If you know me then you know that I am obsessed with jogging and healthy eating. I jog a lot but it is more of the affirmation then health, more like posting a pic for the likes and then for memories.
I am not a structured person, I just need to know everything I need to do in a day then somehow I do it, putting timelines to it frustrates me. If you told me to jog at exactly six I would struggle. Sometimes I can’t wait for six to reach so that I jog. These times I leave my mp3 player behind or hung my earphones on my shoulder. I see very hot guys jogging, then they smile. Then I wonder if they have left their girlfriends in the house. Once in awhile one will stop me and I will look at their fingers.
Sometimes they ask for my number. If there is no ring and I tell them that if we meet twice again at that particular time then I will definitely give them my number. For the rest of the week I jog in the evening. To end the conversation I mention that someone is about to leave the house and I forgot to take my keys. Then they smile at my joke and tell me to have a good day. Then I sprint back to the house, calories offloaded.
Six thirty is the best, it is a bit sunny and still a little quiet. The people walking on the road have a some sense of purpose, no catcalls before seven. Then there are these birds on specific trees. I have two clear memories of myself as a toddler. One of them is my dad giving me a bath in a basin during a visit to my grandfather. There is this bird making some weird sound, not the normal chirping and my dad is trying to explain it to me. So I always remember this then think of my family .
I hate jogging at seven. There are a number of people urging you to go on. Too many cars on the road. This is the time that I play my music the loudest. It is an obligatory run reserved for when I am feeling guilty about not being disciplined.
If I have had a bad day I go jogging very late, like at quarter to seven in the evening. It is sometimes better than finding myself with a glass of wine and an unfortunate friend who has to listen to me repeat the same complaint a hundred times, This is the worst time. I literally run for my life.On these days my dad somehow calls me and I say I was out running. Then I have to convince him that it is safe and there were other joggers and were no creepy people. Then he ends by asking me why I stopped using the gym at work and makes a remark about taking my safety seriously.

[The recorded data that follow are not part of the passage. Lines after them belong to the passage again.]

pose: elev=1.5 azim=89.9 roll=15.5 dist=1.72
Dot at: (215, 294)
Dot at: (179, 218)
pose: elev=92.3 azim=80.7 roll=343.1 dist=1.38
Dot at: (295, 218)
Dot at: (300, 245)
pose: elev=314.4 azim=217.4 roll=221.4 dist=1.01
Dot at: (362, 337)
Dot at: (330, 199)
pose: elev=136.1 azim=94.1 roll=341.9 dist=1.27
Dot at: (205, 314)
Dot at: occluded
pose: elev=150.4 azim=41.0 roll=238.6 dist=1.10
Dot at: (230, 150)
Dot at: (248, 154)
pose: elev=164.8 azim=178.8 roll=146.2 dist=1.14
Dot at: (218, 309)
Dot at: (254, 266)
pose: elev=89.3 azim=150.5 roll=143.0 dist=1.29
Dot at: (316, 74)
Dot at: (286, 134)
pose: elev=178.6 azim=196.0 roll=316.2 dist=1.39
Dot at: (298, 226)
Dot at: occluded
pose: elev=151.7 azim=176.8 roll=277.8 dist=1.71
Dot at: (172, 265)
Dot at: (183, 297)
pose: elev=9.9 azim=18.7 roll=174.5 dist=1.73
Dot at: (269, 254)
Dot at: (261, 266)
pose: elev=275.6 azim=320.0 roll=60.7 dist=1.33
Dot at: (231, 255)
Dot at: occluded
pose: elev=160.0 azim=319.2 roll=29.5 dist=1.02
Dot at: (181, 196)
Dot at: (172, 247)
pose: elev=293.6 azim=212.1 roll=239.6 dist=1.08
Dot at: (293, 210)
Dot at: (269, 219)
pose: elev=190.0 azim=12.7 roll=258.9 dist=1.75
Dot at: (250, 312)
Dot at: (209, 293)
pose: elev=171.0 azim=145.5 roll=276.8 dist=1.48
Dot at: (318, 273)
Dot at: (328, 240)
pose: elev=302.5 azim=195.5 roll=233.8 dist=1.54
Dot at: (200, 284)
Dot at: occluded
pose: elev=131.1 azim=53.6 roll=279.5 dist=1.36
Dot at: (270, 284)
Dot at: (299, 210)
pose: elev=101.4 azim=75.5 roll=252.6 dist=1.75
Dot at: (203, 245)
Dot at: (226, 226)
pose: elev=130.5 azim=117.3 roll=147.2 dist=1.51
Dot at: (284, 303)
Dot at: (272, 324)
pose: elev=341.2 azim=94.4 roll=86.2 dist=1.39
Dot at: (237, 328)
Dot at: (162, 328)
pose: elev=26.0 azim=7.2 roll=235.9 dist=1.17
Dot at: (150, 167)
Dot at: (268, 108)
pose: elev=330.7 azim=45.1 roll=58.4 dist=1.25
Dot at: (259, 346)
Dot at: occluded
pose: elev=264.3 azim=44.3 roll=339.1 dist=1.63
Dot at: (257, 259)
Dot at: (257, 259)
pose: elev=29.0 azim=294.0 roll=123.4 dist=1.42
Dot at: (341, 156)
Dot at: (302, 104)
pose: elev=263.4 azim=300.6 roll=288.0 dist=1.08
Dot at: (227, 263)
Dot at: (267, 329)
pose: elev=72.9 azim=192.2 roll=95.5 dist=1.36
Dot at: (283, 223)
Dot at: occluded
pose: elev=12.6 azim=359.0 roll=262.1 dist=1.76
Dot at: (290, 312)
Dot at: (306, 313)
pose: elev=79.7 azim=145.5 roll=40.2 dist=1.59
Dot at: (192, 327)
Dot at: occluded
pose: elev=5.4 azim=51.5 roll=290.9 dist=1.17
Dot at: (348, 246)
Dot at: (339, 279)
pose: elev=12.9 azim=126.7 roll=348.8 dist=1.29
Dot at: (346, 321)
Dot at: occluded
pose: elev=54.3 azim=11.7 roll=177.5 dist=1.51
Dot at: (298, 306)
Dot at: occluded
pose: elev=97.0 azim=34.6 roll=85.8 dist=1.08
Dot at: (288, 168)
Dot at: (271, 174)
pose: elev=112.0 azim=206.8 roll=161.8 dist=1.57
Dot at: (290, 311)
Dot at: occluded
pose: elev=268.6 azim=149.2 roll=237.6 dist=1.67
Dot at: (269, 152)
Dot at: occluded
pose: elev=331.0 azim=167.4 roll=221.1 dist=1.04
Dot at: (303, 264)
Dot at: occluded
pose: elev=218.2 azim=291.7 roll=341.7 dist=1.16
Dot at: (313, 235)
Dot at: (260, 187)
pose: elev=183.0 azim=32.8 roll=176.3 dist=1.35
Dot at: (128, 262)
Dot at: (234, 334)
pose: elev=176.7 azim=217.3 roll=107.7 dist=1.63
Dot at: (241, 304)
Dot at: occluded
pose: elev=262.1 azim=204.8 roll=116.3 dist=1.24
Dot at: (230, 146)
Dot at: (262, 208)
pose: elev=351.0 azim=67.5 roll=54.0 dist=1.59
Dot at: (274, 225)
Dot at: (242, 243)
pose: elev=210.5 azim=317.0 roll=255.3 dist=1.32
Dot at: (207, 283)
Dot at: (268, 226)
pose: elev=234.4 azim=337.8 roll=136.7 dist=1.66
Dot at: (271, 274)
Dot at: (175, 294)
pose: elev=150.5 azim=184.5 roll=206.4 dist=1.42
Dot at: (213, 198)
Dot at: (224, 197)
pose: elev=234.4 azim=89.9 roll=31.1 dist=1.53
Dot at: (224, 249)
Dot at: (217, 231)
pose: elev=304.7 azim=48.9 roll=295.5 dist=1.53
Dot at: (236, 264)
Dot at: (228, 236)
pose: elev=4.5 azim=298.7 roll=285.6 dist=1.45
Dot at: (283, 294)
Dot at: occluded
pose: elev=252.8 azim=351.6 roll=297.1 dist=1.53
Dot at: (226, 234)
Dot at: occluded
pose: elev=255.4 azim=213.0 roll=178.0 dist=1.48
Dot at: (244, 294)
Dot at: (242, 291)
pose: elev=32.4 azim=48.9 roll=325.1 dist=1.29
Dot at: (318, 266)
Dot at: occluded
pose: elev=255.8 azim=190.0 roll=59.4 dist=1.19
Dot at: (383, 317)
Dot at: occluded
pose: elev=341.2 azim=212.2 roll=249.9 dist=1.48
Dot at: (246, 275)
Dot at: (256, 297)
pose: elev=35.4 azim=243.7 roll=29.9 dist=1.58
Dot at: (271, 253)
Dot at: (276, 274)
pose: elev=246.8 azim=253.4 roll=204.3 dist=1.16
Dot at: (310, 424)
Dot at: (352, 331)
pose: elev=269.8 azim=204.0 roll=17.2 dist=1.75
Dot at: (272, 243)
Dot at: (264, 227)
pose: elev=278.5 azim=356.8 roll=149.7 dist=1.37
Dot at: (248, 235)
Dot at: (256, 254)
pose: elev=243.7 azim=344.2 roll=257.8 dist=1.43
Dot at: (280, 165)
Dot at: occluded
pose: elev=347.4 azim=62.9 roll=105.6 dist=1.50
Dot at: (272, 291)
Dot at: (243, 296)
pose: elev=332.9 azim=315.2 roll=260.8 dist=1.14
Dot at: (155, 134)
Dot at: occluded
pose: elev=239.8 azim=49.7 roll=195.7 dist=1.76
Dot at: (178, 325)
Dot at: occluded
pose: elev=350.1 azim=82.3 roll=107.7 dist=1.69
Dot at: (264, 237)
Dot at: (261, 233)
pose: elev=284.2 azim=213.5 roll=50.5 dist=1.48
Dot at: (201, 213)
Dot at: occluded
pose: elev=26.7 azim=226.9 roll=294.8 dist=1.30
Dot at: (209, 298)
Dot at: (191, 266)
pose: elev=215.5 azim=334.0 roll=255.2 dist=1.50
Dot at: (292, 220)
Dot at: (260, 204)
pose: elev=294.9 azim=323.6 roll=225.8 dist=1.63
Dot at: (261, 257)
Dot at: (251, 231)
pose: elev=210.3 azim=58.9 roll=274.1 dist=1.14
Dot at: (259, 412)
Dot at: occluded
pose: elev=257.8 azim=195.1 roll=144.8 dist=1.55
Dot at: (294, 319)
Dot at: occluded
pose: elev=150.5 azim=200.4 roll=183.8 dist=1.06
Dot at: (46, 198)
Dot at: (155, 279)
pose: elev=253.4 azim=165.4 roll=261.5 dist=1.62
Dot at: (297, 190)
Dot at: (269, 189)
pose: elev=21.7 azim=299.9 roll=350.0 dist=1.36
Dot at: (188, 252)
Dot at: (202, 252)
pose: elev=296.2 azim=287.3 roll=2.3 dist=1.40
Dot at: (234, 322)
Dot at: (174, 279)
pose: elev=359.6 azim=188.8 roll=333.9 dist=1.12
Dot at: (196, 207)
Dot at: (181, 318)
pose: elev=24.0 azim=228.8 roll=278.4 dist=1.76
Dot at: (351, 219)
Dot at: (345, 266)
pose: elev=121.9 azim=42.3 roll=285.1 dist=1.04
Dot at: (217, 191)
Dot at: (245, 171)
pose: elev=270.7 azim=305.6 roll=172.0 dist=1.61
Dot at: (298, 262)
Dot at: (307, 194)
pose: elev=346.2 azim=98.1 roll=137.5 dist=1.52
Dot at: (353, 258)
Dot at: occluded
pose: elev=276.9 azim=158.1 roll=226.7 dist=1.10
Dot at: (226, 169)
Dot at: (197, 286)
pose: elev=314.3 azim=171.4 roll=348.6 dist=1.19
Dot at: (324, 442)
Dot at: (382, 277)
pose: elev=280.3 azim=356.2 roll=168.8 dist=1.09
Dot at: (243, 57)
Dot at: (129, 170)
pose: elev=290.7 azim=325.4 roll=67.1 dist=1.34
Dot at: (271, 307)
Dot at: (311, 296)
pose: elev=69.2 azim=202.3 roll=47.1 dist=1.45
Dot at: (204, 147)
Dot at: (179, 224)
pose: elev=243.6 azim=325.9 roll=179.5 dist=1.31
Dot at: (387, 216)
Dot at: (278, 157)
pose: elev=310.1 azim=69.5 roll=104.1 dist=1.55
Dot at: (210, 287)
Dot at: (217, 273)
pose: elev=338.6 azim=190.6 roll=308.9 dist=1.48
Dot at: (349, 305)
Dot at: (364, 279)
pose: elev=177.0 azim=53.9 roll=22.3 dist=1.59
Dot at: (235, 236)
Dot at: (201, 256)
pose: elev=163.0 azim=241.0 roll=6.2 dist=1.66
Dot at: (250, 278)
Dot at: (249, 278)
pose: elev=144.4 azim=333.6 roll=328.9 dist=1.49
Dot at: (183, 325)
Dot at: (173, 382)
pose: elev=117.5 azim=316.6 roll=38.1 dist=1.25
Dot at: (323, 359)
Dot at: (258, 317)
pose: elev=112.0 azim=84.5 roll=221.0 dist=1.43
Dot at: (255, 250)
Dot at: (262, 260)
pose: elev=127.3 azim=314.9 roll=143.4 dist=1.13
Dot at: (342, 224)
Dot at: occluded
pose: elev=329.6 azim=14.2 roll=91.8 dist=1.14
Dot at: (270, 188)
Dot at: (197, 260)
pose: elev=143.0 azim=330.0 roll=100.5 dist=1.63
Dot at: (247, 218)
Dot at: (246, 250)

Then I want to tell him that it is not about fitness. It is about the attention, feeling perfect and better than ordinary. It is about the nostalgic memories when I see a certain type of leaf and remember where we went several years ago. I see a school bus and remember something. People have done worse things for attention and affirmation. It is seeing another jogger not being able to keep up. It is also the slowing down completely when I can tell that someone is trying to outrun me. It is the fresh air, the trees and the feeling that I do not need to jog but I like to, I said it.
Then some weeks things go wrong. I can’t run or even wake up before eight. Other times I am looking across at my person of interest and thinking about how he has been talking of starting to go the gym for awhile now. If only I could get him to go jogging with me then maybe I would jog more. If only he would read it here.